= Sky Macklay =

American classical composer

Sky Macklay (born 1988) is an American composer of concert music and an oboist. She was winner of the Leo Kaplan Award (the top prize in the Morton Gould Young Composer Award of the American Society of Composers, Authors and Publishers) in 2013 and 2016. Born in Waseca, Minnesota, she completed a Doctor of Musical Arts degree in composition from Columbia University in the City of New York in 2018. She also holds degrees from The University of Memphis (MM) and Luther College (BA). She is a founding member of Ghost Ensemble. Previously, she served as Assistant Professor of Composition at Valparaiso University. and serves as Lecturer of Composition at the Peabody Institute.

== Biography ==

===Early life and musical education===
Macklay started off playing oboe at the age of 10, and was an active participant in choir growing up. She also picked up the piano around the age of 12. By the time she was in her late teens, 17 or 18, she started composing. This focus on composition was later formalized during her sophomore year of undergraduate studies for her BA degree at Luther College. Alongside her interest in composition, she did continue on with her studies in oboe, even through her MM degree at The University of Memphis.

Under the mentorship of George Lewis, Georg Friedrich Haas, and Fred Lerdahl, she completed her DMA degree in composition from Columbia University in the City of New York.
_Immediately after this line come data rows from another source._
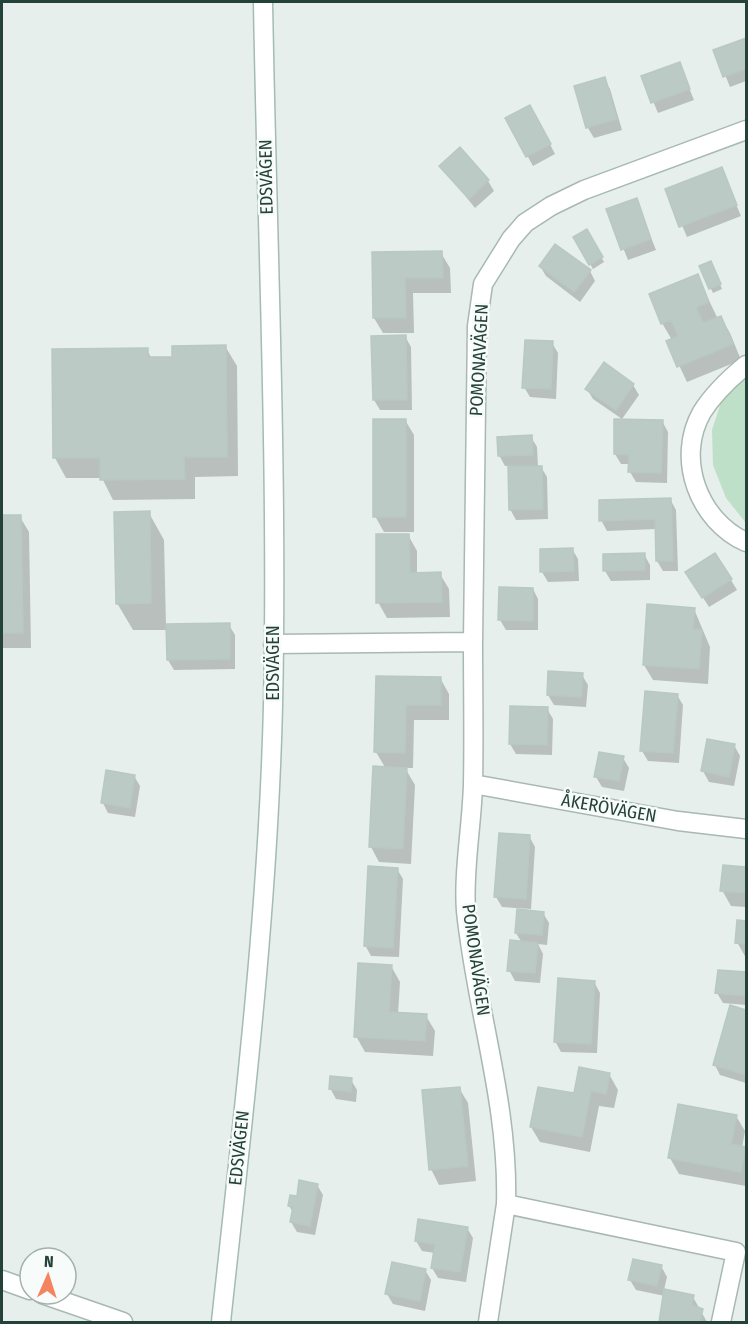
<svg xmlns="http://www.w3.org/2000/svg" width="748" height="1324" font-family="'Fira Sans Condensed',sans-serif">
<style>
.green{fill:#bfe0c8}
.shadow{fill:#0003}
.building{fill:#bbcac4;stroke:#b8c9c2;stroke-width:1.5}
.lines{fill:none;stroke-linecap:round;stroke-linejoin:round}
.street-casing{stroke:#a8b8b2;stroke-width:21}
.secondary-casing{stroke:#a4bbb3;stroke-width:21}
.street{stroke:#fff;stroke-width:18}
.secondary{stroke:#fff;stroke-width:18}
.labels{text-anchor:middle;stroke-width:5;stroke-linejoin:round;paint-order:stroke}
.street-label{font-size:18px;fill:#24423a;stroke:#f7fbf9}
</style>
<rect width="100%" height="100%" fill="#e6efeb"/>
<path class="green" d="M 746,367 L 746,523 L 726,498 L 713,465 L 712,430 L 723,396 Z"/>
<path class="shadow" d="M 746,40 L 746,81 L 730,87 L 715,50 Z
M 679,64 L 694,100 L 658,113 L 643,77 Z
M 604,79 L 610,89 L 622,130 L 594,138 L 588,128 L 576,87 Z
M 536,117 L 555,154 L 533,166 L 507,119 Z
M 441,166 L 488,181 L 494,191 L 475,208 Z
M 721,169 L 741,216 L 687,237 L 667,190 Z
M 636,200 L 656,250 L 628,260 L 608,210 Z
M 587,231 L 604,262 L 593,269 L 575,238 Z
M 441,253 L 450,268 L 451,293 L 413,293 L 414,333 L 383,333 L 374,318 L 374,254 Z
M 540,266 L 590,271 L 595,281 L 580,302 L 546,276 Z
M 701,267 L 713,268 L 722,289 L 713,293 Z
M 697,276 L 718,319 L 721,318 L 730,333 L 741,360 L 687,382 L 668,342 L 672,340 L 662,323 Z
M 405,336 L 411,347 L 412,410 L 380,410 L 374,400 L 373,337 Z
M 552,343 L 558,353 L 556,399 L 530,397 L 524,387 Z
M 225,346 L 237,366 L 238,476 L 195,477 L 195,499 L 113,500 L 102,478 L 66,478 L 55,458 L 54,351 L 147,350 L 152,359 L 173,358 Z
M 633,385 L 639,395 L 622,419 L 593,399 L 587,389 Z
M 405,420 L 414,435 L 414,532 L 384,532 L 375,516 Z
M 662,421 L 668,432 L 667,483 L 636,482 L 630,472 L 630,464 L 621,464 L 615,454 Z
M 531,437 L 537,447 L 538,467 L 541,467 L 547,477 L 548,519 L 516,520 L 510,509 L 509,466 L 505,466 L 499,455 Z
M 670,499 L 676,510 L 678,571 L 663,571 L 657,561 L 656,529 L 607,531 L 601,520 Z
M 149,513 L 164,540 L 166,626 L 229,625 L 235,635 L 235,669 L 174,670 L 168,660 L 168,630 L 133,630 L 117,603 Z
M 2,517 L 20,517 L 29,532 L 31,648 L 2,648 Z
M 408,535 L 417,551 L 417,574 L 440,574 L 449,589 L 450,617 L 387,618 L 378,602 Z
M 572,549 L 578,559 L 579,581 L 548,582 L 542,572 L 541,550 Z
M 644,554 L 650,565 L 650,580 L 611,581 L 605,571 L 604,555 Z
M 731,580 L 737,590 L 709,607 L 693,582 Z
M 533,589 L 538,599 L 538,630 L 506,630 L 500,620 Z
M 694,609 L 710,647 L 708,684 L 653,680 L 644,665 Z
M 582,675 L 588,685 L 586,707 L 554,705 L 548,695 Z
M 377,677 L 440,678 L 449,694 L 449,720 L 414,720 L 413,768 L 405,768 L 415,785 L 411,864 L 379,862 L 371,847 L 386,769 L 376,752 Z
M 677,695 L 683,705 L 679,763 L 648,761 L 642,751 Z
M 547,709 L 553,719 L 552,755 L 516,754 L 510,744 Z
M 734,745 L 740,756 L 734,786 L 709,782 L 703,771 Z
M 623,758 L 629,768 L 624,791 L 602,787 L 596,777 Z
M 134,776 L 140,786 L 135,817 L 108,813 L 103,803 Z
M 529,836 L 535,847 L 531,909 L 502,907 L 496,897 Z
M 724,866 L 746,868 L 746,907 L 731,906 L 722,890 Z
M 397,869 L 403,879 L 399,957 L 371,956 L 365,945 Z
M 543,913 L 549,923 L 547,945 L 538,944 L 543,954 L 540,983 L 515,981 L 509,970 L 522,943 L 516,933 Z
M 739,922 L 746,922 L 746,958 L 737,942 Z
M 391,966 L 400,982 L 398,1014 L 426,1016 L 435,1031 L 433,1056 L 365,1052 L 356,1036 Z
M 719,971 L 746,974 L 746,1005 L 723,1003 L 717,993 Z
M 594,982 L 600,993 L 597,1053 L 561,1052 L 555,1041 Z
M 731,1007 L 746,1011 L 746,1083 L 720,1075 L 715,1065 Z
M 609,1074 L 618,1090 L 614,1108 L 599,1106 L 590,1152 L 540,1142 L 531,1127 Z
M 351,1080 L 357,1090 L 356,1102 L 336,1099 L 330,1088 Z
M 459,1088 L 468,1103 L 476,1181 L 439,1185 L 431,1169 Z
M 736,1116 L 745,1131 L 742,1148 L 746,1151 L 746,1186 L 679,1174 L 670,1158 Z
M 317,1185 L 323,1195 L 315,1235 L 297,1232 L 291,1222 L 293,1212 L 289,1206 Z
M 467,1228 L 473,1238 L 466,1282 L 438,1278 L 432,1268 L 435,1253 L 422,1251 L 416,1241 Z
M 661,1266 L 667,1277 L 664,1290 L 693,1297 L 707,1322 L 660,1322 L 665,1296 L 636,1290 L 630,1280 Z
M 425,1270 L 431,1280 L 425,1311 L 393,1304 L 387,1294 Z"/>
<path class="building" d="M 746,38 L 746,69 L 723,77 L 713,50 Z
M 680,62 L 690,89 L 651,103 L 641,76 Z
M 605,77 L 617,119 L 586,128 L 574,86 Z
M 530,105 L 551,144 L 526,157 L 505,118 Z
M 460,147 L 489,180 L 469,199 L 439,166 Z
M 722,167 L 737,205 L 679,227 L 665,189 Z
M 637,198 L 651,239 L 621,250 L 606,209 Z
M 587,229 L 603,257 L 589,265 L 573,237 Z
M 555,244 L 591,270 L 574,292 L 539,266 Z
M 442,251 L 443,278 L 405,278 L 406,318 L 373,318 L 372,252 Z
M 711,261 L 721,284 L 709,289 L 699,266 Z
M 698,274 L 709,302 L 696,307 L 703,323 L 721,316 L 733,344 L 677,367 L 666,341 L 678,336 L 671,320 L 661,324 L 649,294 Z
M 406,335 L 407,400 L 373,400 L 371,336 Z
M 525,340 L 553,341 L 551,389 L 522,388 Z
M 226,345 L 227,457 L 184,457 L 185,479 L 100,480 L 100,458 L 53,458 L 52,349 L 148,348 L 148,357 L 172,357 L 172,346 Z
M 604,362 L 634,384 L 616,410 L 585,389 Z
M 373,419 L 406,419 L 406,517 L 373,517 Z
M 614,419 L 663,420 L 661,473 L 628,472 L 629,455 L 614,454 Z
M 532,435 L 533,455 L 498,456 L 497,437 Z
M 508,466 L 542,466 L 543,509 L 509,510 Z
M 671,498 L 673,561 L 656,561 L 655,519 L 599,521 L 599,500 Z
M 150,511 L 151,603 L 116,604 L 114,512 Z
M 2,515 L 21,515 L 23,633 L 2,633 Z
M 376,534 L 409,534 L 410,573 L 441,572 L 442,602 L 376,603 Z
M 573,548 L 574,571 L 540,572 L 540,549 Z
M 645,553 L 645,570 L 603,571 L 603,554 Z
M 715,553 L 732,579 L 702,598 L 685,572 Z
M 499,587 L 533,588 L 533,621 L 498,620 Z
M 647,604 L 695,608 L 693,629 L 702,630 L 699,669 L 643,665 Z
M 230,623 L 230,659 L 167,660 L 166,624 Z
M 548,671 L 583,673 L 581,697 L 547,695 Z
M 376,676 L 441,677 L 441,705 L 406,705 L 405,753 L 374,752 Z
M 645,691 L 678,694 L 673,753 L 640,751 Z
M 510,706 L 548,707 L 547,745 L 509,744 Z
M 707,739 L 735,744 L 729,777 L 701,771 Z
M 599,752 L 624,756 L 619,781 L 594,777 Z
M 373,766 L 407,768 L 403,849 L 369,847 Z
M 106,770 L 135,775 L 130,808 L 101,803 Z
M 499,833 L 530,835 L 526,899 L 494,897 Z
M 723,865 L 746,867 L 746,893 L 720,891 Z
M 368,866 L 398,868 L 393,948 L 364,946 Z
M 517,909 L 544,912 L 542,935 L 515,933 Z
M 737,920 L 746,921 L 746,944 L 735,943 Z
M 510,940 L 538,943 L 535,973 L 507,971 Z
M 358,963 L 392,965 L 389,1012 L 427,1014 L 425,1041 L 354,1037 Z
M 718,970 L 746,972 L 746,996 L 715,993 Z
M 558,978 L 595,981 L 591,1044 L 554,1042 Z
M 730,1005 L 746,1010 L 746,1075 L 713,1065 Z
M 579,1067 L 610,1073 L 606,1094 L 591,1091 L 582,1137 L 530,1127 L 538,1087 L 574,1093 Z
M 330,1076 L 352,1078 L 351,1092 L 329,1089 Z
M 460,1087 L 468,1166 L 429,1170 L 422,1090 Z
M 678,1104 L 737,1115 L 731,1144 L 746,1147 L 741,1172 L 668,1158 Z
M 299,1180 L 318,1184 L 310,1226 L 290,1222 L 293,1207 L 288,1206 L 290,1195 L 297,1196 Z
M 418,1219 L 468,1227 L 460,1272 L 431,1268 L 435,1244 L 415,1241 Z
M 633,1259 L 662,1265 L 657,1286 L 628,1280 Z
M 392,1262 L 426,1269 L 420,1301 L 385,1294 Z
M 664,1289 L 694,1295 L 692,1305 L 703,1309 L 700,1322 L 659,1322 Z"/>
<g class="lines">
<defs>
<path id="street" d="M 746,365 C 729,379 714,393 702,412 C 675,459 699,521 746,542
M 473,642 C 473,690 474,737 473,784 C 472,825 463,871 466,911 C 476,1010 509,1103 506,1204 L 736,1252 L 721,1322
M 273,644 L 473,642 L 477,326 L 483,284 L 511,239 L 525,223 L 551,206 L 584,190 L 746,130
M 473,784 L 678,821 L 746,829
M 2,1280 L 30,1290
M 42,1294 L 123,1322
M 488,1322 L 506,1204"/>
<path id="secondary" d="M 221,1322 C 243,1118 268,912 273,706 C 278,472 267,236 263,2"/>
</defs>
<use href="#street" class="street-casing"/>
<use href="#secondary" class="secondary-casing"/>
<use href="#street" class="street"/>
<use href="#secondary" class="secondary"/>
</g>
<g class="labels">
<g class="street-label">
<text transform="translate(266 177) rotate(-91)" y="6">EDSVÄGEN</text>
<text transform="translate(479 360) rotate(-87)" y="6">POMONAVÄGEN</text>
<text transform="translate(273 663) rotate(-90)" y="6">EDSVÄGEN</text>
<text transform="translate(609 808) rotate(10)" y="6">ÅKERÖVÄGEN</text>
<text transform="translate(476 960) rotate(82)" y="6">POMONAVÄGEN</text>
<text transform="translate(239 1148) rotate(-84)" y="6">EDSVÄGEN</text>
</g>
</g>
<rect width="748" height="1324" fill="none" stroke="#24423a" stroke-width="6"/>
<g transform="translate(48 1276) rotate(3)"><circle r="28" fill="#f7fbf9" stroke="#a3b1ad" stroke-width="1.5"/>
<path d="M0-4.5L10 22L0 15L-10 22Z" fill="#f4845f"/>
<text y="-9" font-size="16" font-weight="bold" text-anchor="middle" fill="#24423a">N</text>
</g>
</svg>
== Selected compositions ==
Macklay has published a complete list of her works. These include:
- Dissolving Bands (2012), an abstract orchestral reflection on the American Revolutionary War, commissioned by the Lexington Symphony and The Walden School for the tercentennial of Lexington, Massachusetts. The title is a reference to the United States Declaration of Independence. It won the 2013 Leo Kaplan Award, the top prize in the ASCAP Morton Gould Young Composer Awards.
- Harmonibots (2015), a sonic and kinetic installation of inflatable harmonica-playing robots commissioned by the International Alliance for Women in Music.
- Many Many Cadences (2016), a string quartet for Spektral Quartet, Macklay's second ASCAP Award recipient and a Grammy nominee.